South African free burgher and progenitor

Hans Heinrich Hattingh (c.1662 - 1729), otherwise known as Hans Hendrik Hattingh, was a German settler in the Dutch Cape Colony. He was a free burgher of the Dutch East India Company.

==Life==
Hans Heinrich Hattingh was born in about 1662 in Speyer, Germany.

Upon immigrating to Southern Africa in 1692, he started farming at a place that would become known as La Motte. At this point, Hattingh married his first wife Marie de Lanoy. In addition to La Motte, he also owned the farms Goede Hoop and Lekkerwijn during this period. A number of years later, Hattingh was widowed. He then sold La Motte to Pierre Joubert, a Huguenot settler, who went on to name it after his ancestral home in France.

Hattingh later married Susannah Visser, a daughter of his fellow free burgher Jan Coenraad Visser and the Indian slave woman Maria van Negapatnam. During this marriage, he owned the Spier estate in Stellenbosch, which he is also said to have named after his own homeland in Europe. He had acquired it as a result of his being pressured into supporting Governor Willem Adriaan van der Stel in his conflict with his fellow colonists.

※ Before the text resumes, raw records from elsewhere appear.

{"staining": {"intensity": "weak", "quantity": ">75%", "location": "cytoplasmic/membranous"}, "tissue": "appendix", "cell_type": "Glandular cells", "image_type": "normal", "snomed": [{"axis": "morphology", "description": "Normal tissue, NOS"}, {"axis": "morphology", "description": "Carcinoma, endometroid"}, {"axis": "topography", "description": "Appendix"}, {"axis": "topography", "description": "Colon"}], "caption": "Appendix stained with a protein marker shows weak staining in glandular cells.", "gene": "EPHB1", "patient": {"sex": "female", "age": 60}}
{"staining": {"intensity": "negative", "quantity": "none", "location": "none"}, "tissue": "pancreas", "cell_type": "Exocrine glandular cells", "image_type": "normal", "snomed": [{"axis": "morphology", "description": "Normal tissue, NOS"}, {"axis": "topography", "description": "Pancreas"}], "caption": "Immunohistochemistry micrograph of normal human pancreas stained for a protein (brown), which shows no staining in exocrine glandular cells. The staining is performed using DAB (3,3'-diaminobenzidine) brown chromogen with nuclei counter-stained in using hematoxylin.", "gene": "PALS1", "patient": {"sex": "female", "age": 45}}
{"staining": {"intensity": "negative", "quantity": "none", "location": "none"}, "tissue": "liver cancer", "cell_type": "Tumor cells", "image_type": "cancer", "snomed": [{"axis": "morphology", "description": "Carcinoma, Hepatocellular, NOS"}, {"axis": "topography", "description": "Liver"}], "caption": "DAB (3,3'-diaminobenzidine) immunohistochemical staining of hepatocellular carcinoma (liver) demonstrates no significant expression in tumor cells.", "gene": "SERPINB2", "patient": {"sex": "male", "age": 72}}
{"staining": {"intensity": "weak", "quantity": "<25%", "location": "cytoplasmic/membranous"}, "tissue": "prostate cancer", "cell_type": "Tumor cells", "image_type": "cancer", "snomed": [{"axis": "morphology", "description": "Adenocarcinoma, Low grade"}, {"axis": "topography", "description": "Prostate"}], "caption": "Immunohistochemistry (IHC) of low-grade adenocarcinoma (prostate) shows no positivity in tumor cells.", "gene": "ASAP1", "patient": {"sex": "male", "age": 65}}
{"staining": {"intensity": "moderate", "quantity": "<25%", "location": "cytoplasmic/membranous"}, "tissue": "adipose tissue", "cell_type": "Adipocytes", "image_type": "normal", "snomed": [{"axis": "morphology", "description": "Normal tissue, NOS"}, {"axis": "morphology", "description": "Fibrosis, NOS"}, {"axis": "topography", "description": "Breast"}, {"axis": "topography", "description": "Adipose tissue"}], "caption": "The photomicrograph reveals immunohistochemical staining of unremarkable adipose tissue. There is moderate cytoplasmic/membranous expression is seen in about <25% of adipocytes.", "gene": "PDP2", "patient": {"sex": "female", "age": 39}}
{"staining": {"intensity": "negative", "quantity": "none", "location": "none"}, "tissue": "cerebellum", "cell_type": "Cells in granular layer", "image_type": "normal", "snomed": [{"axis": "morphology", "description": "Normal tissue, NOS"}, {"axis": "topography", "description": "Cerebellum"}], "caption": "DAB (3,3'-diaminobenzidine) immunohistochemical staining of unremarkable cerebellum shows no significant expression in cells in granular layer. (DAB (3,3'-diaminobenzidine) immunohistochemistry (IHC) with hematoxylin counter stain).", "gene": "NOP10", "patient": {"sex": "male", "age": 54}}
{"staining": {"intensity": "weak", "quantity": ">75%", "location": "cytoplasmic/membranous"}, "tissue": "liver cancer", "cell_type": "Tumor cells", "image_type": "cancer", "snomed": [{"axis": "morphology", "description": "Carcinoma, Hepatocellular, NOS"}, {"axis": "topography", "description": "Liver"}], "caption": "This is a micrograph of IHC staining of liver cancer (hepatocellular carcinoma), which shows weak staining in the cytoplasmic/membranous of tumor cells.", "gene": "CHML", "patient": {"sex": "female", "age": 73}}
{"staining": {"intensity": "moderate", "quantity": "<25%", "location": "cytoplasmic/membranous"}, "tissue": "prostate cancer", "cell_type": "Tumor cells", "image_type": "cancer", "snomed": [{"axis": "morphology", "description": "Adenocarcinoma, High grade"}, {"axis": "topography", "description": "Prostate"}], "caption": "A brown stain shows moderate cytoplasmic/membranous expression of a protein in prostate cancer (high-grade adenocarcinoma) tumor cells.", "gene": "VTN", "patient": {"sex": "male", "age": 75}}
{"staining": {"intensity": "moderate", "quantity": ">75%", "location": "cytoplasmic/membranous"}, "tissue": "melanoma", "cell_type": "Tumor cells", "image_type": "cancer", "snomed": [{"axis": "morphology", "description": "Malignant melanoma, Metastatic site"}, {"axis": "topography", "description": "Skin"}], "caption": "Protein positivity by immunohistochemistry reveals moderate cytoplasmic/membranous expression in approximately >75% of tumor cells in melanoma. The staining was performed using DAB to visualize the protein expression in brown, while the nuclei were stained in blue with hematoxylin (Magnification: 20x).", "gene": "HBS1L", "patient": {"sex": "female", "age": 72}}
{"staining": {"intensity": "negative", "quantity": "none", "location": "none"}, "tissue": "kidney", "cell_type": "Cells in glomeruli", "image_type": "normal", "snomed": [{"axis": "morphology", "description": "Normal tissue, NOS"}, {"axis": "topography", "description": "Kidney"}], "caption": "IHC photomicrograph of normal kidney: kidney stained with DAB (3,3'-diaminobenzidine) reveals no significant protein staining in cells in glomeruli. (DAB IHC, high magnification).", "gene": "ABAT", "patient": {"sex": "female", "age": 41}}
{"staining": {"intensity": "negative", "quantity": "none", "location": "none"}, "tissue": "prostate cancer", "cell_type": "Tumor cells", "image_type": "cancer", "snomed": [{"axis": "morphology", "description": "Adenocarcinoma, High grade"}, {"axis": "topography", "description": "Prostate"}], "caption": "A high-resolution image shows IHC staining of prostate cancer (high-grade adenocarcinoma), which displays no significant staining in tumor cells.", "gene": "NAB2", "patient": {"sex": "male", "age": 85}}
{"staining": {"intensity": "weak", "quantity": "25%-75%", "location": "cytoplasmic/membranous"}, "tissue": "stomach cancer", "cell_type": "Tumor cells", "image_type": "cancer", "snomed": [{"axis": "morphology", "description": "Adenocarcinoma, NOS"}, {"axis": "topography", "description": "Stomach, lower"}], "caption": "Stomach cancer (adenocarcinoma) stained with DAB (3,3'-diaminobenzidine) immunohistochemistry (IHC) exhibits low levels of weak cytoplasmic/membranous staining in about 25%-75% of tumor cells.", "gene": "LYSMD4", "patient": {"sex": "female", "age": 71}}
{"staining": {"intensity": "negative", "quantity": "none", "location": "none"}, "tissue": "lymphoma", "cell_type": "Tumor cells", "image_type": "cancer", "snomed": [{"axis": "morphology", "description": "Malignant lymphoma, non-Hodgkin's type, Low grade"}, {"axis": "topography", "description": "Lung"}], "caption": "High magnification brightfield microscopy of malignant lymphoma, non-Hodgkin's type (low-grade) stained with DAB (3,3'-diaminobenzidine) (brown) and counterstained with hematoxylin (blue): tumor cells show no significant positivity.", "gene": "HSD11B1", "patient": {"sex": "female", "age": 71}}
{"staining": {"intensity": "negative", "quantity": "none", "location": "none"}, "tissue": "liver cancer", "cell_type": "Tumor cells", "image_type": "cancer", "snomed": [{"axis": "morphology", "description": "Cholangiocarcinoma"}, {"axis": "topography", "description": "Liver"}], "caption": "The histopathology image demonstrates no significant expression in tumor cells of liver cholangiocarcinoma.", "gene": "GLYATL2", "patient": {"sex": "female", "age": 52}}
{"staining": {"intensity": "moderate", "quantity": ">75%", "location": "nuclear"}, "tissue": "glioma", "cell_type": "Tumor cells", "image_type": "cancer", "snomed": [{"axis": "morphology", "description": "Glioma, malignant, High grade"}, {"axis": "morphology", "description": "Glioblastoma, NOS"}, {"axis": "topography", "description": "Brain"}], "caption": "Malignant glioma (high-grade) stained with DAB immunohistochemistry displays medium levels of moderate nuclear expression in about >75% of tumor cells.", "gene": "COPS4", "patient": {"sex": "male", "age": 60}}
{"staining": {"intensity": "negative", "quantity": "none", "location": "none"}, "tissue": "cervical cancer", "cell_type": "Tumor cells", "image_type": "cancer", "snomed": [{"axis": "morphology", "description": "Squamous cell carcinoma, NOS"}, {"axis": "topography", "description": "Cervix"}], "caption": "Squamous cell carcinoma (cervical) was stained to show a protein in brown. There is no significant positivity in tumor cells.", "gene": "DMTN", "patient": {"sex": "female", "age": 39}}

After writing a letter of support for Van der Stel, the governor granted him the estate - one of the Cape's best. This was a fact that led to considerable resentment on the part of the rebel free burghers, as they regarded Hattingh as a traitor to their cause as a result of it. By the point of his death, Spier would be so valuable that the cost of its slaves alone would be sufficient to purchase a separate farm. Although he didn't leave an inventory of the structures on the estate, it is surmised that they were substantial for the period.

Hattingh had three children with his first wife, and ten with his second. He died in 1729.

==Descendants==
Hattingh is the progenitor of the prominent Hattingh family of South Africa. Counted amongst his descendants are the national politician Chris Hattingh, his daughter and fellow politician Juanita Terblanche, and the anti-Apartheid activist and clergyman Douglas Stephen Bax.